Beating the coronavirus must rest on better global coordination and fair distribution of vaccines according the host of the G20 summit, which is taking place this weekend.
“When the pandemic happened, each country tried to do its own system of how to deal with it,” the Saudi Minister of State for Foreign Affairs, Adel al Jubeir, told Sky News.
“We are determined to work with our partners in the global community and particularly within the G20 countries, to find a way to provide assistance to the poorer countries so that they are able to avail themselves of the vaccine.”
Mr al Jubeir was speaking to Sky News as part of a wide-ranging interview in which he also:
- Refused to be drawn on whether Joe Biden should be recognised as the US president-elect
- Equated the war in Yemen with the war in Afghanistan in terms of how long it could last.
- Dismissed allegations of human rights abuses against jailed activists and insisted that the Saudi justice system was fair and independent.

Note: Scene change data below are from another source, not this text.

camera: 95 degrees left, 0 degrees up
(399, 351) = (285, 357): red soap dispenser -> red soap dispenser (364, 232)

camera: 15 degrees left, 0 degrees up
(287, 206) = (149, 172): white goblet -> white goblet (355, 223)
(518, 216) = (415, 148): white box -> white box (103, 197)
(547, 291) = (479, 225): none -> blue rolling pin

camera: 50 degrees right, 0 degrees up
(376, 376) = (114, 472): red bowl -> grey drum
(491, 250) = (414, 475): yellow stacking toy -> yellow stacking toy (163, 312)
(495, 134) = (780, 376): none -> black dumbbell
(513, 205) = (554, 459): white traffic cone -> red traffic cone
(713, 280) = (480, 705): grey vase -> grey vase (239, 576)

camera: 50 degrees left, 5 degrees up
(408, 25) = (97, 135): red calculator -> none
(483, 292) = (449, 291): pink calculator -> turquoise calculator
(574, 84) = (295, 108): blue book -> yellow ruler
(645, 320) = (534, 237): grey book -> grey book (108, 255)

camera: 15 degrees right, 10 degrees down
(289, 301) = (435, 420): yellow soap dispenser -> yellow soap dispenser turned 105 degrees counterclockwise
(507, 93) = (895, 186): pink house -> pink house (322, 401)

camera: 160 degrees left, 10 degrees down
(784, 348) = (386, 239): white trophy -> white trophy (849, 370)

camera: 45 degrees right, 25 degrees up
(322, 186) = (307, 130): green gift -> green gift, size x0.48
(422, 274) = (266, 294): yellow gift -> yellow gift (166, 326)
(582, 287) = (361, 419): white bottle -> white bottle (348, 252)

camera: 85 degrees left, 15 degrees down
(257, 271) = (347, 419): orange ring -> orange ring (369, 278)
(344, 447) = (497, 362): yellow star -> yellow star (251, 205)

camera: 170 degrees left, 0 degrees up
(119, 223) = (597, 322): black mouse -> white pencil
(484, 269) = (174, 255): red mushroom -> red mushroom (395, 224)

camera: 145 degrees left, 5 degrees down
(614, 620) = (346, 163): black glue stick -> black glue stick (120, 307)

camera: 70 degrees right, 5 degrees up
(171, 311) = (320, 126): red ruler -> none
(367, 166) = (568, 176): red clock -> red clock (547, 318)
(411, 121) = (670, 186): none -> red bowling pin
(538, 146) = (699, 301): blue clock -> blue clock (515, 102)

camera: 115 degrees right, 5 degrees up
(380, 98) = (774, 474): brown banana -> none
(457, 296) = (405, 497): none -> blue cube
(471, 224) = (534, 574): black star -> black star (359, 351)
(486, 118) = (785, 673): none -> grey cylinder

The global challenges presented by the pandemic will form a key focus. The foreign minister accepted that a lack of global coordination has impacted efforts to tackle the pandemic.
He said: “We recognised that there are certain protocols that you can follow that have been more effective than others.
“Until you share information, you share experience to share knowledge.”
The multiple successes with vaccine trials now present a global opportunity for coordination, he said.
“The major pharmaceutical companies have made it very clear that they will try to produce a huge amount of vaccine very quickly and try to distribute it at a fairly low cost.”
Despite encouraging words and pledges of coordination from leaders, the meeting has been overshadowed by the host’s human rights record and its continued central involvement in the war in Yemen.
There have been calls from around the world for a boycott of the event with the European Parliament voting to downgrade their participation and the US congress issuing a congressional letter calling on the US to limit its participation.
Similar calls came from the German parliament and the mayors of New York City, London and Los Angeles have all boycotted G20 events.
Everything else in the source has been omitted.